Task objective: Rewrite the lines of the material below, from the line containing "Wrap output in <instances>...</instances>. Segment" through the end, replacing "colon" with "pancreas" and leaving everything else unchanged.

[Source records]
■ ■ ■ ■

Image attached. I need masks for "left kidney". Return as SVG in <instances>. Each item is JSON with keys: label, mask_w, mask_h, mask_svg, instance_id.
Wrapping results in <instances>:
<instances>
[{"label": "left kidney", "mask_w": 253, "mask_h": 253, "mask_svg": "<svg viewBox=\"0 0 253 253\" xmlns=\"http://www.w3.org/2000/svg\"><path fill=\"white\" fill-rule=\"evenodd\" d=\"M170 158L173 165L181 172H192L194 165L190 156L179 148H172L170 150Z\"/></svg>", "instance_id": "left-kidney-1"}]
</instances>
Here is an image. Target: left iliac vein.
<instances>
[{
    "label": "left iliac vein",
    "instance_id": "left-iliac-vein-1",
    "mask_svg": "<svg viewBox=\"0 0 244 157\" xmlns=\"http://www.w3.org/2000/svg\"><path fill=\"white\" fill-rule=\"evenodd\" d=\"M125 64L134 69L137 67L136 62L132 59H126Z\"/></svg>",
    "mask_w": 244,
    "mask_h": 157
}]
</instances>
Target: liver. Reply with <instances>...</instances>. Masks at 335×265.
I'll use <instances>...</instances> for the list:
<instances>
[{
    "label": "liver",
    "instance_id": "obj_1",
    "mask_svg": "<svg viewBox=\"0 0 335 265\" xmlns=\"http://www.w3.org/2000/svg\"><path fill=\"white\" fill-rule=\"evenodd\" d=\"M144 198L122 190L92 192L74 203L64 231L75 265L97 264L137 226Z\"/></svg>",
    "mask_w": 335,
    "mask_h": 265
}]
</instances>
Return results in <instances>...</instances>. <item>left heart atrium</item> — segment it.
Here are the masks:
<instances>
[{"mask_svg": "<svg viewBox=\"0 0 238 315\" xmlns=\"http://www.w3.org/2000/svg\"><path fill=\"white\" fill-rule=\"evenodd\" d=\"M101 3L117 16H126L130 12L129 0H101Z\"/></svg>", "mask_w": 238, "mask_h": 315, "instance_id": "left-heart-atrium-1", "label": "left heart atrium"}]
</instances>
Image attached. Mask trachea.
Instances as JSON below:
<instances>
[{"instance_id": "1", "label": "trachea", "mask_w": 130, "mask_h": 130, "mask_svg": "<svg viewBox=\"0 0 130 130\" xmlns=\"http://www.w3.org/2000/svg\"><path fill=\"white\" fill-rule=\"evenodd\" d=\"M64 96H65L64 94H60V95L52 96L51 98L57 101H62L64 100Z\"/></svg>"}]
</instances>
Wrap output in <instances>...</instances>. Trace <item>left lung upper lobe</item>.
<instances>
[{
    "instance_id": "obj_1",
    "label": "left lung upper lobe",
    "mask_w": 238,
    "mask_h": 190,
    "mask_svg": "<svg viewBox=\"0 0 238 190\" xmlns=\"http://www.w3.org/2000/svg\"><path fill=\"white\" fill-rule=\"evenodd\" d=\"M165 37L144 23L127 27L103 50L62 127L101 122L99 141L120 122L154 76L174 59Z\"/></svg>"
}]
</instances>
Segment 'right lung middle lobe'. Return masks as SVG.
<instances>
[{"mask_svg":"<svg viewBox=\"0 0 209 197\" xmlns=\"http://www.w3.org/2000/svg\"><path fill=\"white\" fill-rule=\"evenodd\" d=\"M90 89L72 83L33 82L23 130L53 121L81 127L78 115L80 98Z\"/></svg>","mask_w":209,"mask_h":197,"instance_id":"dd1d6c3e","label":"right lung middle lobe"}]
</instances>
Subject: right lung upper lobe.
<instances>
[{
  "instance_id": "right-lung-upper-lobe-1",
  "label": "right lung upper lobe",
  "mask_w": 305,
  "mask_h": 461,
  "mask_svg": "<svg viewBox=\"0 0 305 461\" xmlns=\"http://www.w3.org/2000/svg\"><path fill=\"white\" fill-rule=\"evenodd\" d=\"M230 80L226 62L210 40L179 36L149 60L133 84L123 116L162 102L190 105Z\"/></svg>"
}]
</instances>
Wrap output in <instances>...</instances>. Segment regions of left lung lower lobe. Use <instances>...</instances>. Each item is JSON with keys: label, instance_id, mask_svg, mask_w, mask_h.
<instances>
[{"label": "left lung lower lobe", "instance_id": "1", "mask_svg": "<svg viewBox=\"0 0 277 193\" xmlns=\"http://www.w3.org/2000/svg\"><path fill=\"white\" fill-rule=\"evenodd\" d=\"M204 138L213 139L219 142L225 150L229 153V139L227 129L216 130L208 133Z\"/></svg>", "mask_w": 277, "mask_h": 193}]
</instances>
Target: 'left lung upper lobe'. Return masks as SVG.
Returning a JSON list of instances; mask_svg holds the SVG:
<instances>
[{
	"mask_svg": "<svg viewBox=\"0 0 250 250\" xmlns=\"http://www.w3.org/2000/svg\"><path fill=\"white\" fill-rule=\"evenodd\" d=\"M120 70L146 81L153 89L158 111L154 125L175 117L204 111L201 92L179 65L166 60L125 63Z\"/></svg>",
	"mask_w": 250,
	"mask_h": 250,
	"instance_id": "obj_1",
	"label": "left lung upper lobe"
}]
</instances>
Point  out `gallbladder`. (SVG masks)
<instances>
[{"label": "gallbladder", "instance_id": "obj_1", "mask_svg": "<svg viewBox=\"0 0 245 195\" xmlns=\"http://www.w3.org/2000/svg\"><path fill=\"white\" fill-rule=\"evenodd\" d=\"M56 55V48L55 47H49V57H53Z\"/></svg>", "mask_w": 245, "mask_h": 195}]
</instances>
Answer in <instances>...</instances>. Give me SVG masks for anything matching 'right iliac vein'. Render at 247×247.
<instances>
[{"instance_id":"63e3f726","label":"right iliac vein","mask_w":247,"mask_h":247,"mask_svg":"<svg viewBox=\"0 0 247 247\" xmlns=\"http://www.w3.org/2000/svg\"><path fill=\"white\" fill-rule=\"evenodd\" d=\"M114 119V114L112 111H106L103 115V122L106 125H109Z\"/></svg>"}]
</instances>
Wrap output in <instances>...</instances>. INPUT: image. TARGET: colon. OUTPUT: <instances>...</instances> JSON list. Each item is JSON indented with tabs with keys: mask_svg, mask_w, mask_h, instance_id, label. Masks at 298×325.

■ ■ ■ ■

Response:
Wrap output in <instances>...</instances>. Segment regions of left lung lower lobe. Use <instances>...</instances>. Each item is JSON with keys: label, instance_id, mask_svg, mask_w, mask_h.
<instances>
[{"label": "left lung lower lobe", "instance_id": "1", "mask_svg": "<svg viewBox=\"0 0 277 193\" xmlns=\"http://www.w3.org/2000/svg\"><path fill=\"white\" fill-rule=\"evenodd\" d=\"M204 138L213 139L219 142L225 150L229 153V139L227 129L216 130L208 133Z\"/></svg>", "mask_w": 277, "mask_h": 193}]
</instances>
Target: 'left lung upper lobe'. Return masks as SVG.
Returning a JSON list of instances; mask_svg holds the SVG:
<instances>
[{
	"mask_svg": "<svg viewBox=\"0 0 250 250\" xmlns=\"http://www.w3.org/2000/svg\"><path fill=\"white\" fill-rule=\"evenodd\" d=\"M120 70L146 81L153 89L158 111L154 125L175 117L204 111L201 92L179 65L166 60L125 63Z\"/></svg>",
	"mask_w": 250,
	"mask_h": 250,
	"instance_id": "obj_1",
	"label": "left lung upper lobe"
}]
</instances>
Point  out `gallbladder`. (SVG masks)
<instances>
[{"label": "gallbladder", "instance_id": "obj_1", "mask_svg": "<svg viewBox=\"0 0 245 195\" xmlns=\"http://www.w3.org/2000/svg\"><path fill=\"white\" fill-rule=\"evenodd\" d=\"M56 55V48L55 47H49V57H53Z\"/></svg>", "mask_w": 245, "mask_h": 195}]
</instances>
Answer in <instances>...</instances>. Give me SVG masks for anything matching 'right iliac vein'. Render at 247×247.
<instances>
[{"instance_id":"63e3f726","label":"right iliac vein","mask_w":247,"mask_h":247,"mask_svg":"<svg viewBox=\"0 0 247 247\" xmlns=\"http://www.w3.org/2000/svg\"><path fill=\"white\" fill-rule=\"evenodd\" d=\"M114 119V114L112 111H106L103 115V122L106 125H109Z\"/></svg>"}]
</instances>
Wrap output in <instances>...</instances>. INPUT: image. TARGET: pancreas. OUTPUT: <instances>...</instances> JSON list. Each item is JSON indented with tabs with keys: mask_svg, mask_w, mask_h, instance_id, label. Masks at 298×325.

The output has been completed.